**Exercise description:** Look through the material below and show every line with the word "moved".

**Data supplied:**
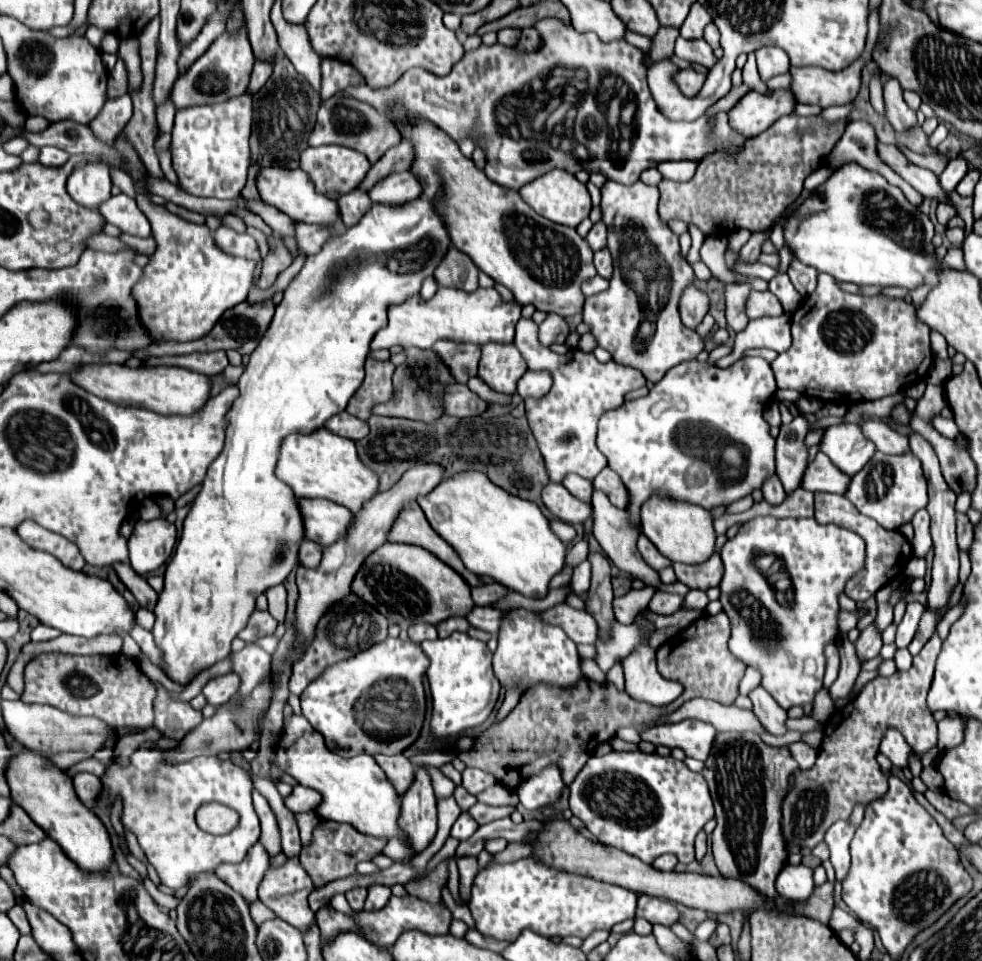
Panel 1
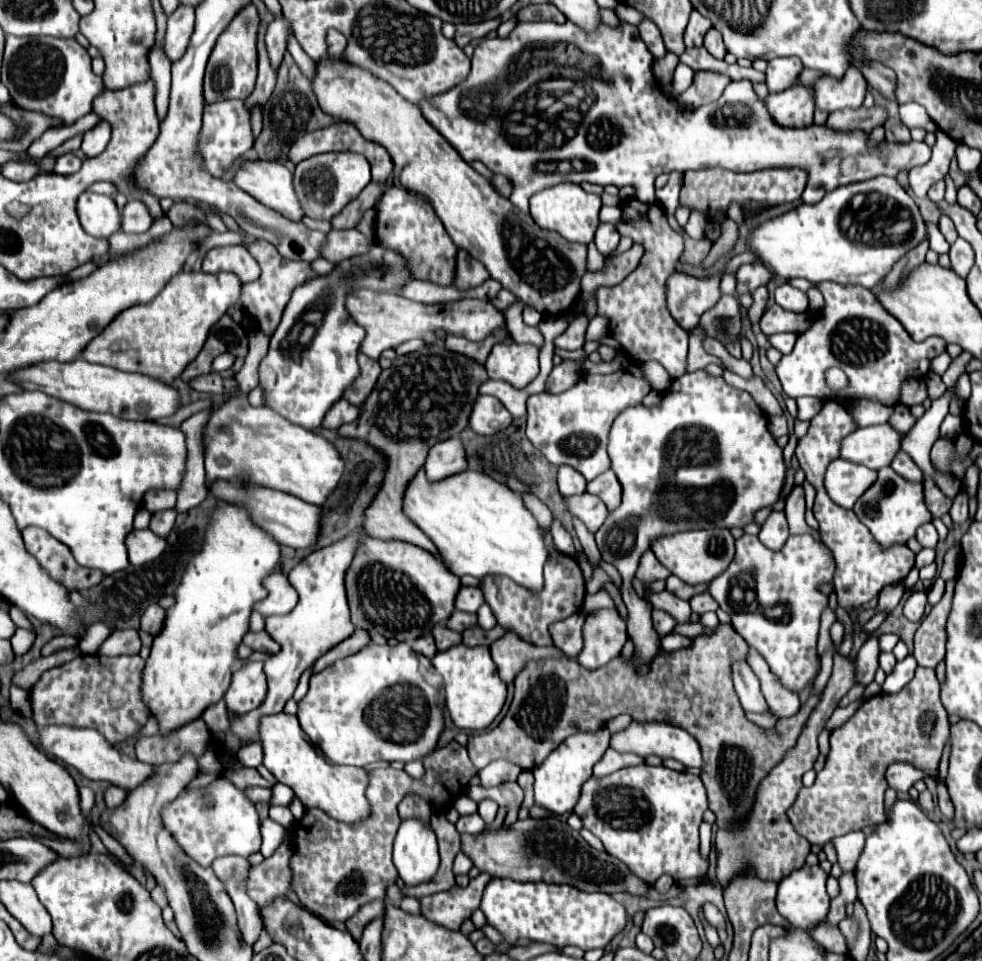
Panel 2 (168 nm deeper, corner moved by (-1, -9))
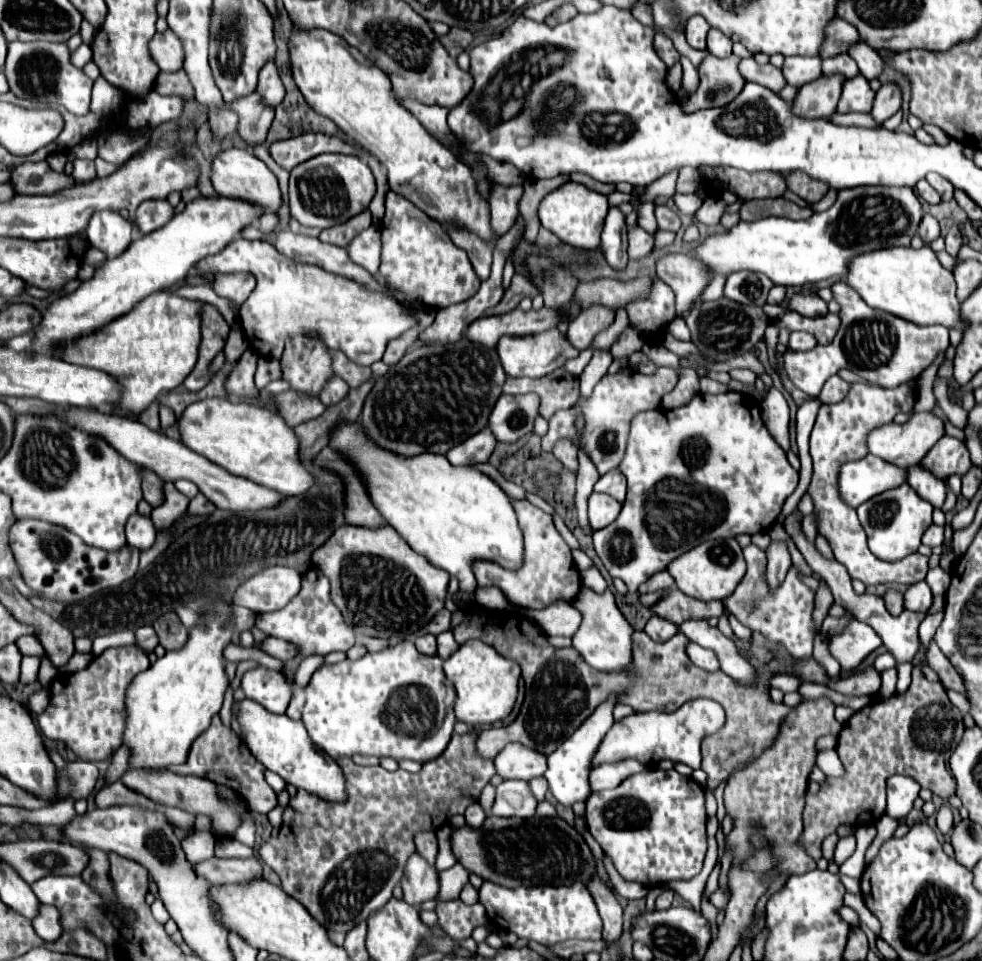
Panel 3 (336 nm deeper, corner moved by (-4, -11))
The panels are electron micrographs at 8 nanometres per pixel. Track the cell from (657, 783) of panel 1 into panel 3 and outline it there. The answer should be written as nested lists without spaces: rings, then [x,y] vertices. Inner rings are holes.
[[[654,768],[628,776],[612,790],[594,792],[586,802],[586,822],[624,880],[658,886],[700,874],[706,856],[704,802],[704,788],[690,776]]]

--

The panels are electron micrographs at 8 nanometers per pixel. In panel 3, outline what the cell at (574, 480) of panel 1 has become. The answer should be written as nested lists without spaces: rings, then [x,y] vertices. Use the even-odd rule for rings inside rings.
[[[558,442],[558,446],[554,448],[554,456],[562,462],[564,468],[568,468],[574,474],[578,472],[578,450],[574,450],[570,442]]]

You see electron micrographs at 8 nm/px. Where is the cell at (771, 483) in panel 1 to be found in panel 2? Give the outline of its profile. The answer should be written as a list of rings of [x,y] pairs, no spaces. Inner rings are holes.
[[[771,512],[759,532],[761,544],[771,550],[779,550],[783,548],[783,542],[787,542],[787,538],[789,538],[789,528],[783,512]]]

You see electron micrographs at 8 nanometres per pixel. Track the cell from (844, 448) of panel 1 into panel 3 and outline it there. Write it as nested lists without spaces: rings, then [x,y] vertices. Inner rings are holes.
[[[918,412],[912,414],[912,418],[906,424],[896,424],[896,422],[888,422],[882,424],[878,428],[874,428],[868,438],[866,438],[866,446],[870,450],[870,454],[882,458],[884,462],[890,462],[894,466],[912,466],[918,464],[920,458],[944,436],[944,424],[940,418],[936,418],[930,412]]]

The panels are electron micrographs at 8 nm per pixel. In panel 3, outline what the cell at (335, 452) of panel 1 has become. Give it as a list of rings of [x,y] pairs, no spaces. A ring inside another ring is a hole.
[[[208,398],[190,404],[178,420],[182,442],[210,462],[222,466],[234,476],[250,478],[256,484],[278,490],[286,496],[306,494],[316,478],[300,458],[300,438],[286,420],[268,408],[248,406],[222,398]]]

...

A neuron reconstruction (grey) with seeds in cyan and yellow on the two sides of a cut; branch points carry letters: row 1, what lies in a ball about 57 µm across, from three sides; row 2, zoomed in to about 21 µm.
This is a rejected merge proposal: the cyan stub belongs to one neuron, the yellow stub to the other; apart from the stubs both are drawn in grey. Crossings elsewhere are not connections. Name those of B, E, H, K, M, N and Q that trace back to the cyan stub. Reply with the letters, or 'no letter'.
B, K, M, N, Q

**Written reply:**
Panel 2 (168 nm deeper, corner moved by (-1, -9))
Panel 3 (336 nm deeper, corner moved by (-4, -11))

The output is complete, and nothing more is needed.